MacFusion requires the installation of an OSX kernel extenstion and some associated tools. OSXFuse provides the needed extension. OSXFuse implements a so called ” FileSystem in USErspace”. This technology is described here. There exist FUSE kernel modules for most flavors of unix and linux.  The procedure for installing OSXFuse and MACFusion is described below.

  1. Downloaded OSXFUSE from sourceforge repository
    http://sourceforge.net/projects/osxfuse/
  2. install OSXFUSE
    Launch the OSXFUSE installer and perform a custom install.  Be sure to select “MacFuse Compatibility Layer” in the Custom Install screen. After installing the kernel extension it may, or may not, be necessary to reboot your mac.Screen Shot 2014-02-13 at 1.25.09 PM
  3. Download and install the Macfusion app from:
    http://macfusionapp.org
  4.   Startup MacFusion, and create an entry for jhpce-transfer01.jhsph.edu — enter your login and password.
    — select a mount point, e.g. ~/jhpce/myhome/
  5. Once the drive is mounted, you can cd to the directory in the shell or view it  in a window on your desktop. To do this you need to “Reveal” the drive by pressing ⌘-R.  Once the directory is revealed, you can drag and drop files into the director in the usual way you drag and drop files into any directory on your mac.

ftp

We don’t have the ftp client installed on the cluster.  It is an older, less secure, unencrypted channel for transferring files.  However if you are downloading files from an older site that does not support SFTP or one of the other more modern mechanisms, you have a couple of options for ftp.
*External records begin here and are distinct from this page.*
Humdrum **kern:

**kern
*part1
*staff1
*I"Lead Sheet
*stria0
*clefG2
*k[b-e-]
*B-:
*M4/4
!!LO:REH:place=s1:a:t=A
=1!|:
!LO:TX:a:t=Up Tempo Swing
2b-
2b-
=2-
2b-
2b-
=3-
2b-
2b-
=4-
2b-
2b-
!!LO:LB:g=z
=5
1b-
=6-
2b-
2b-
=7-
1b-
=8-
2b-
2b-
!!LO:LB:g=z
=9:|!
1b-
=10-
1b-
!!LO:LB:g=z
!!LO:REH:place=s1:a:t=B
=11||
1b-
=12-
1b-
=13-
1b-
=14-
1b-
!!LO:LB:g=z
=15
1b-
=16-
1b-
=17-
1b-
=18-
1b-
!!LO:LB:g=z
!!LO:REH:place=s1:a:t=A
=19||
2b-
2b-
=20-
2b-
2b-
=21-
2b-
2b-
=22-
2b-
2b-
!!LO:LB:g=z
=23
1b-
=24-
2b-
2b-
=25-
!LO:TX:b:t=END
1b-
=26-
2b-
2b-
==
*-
If you want to be able to interactively browse through the ftp site you can use the “lynx” text based browser command:

lynx ftp://USER@ftp.site.gov

Once connected, you can then use the arrow keys to move around the site, and to select a file to download or a directory to descend into.

If you know the exact path to the file you want, you can use the “wget” command:

wget ftp://USER:PASSWORD@ftp.site.gov/path/to/file

All of these should be done from the “rnet” queue to make use of our high speed ScienceDMZ network connection.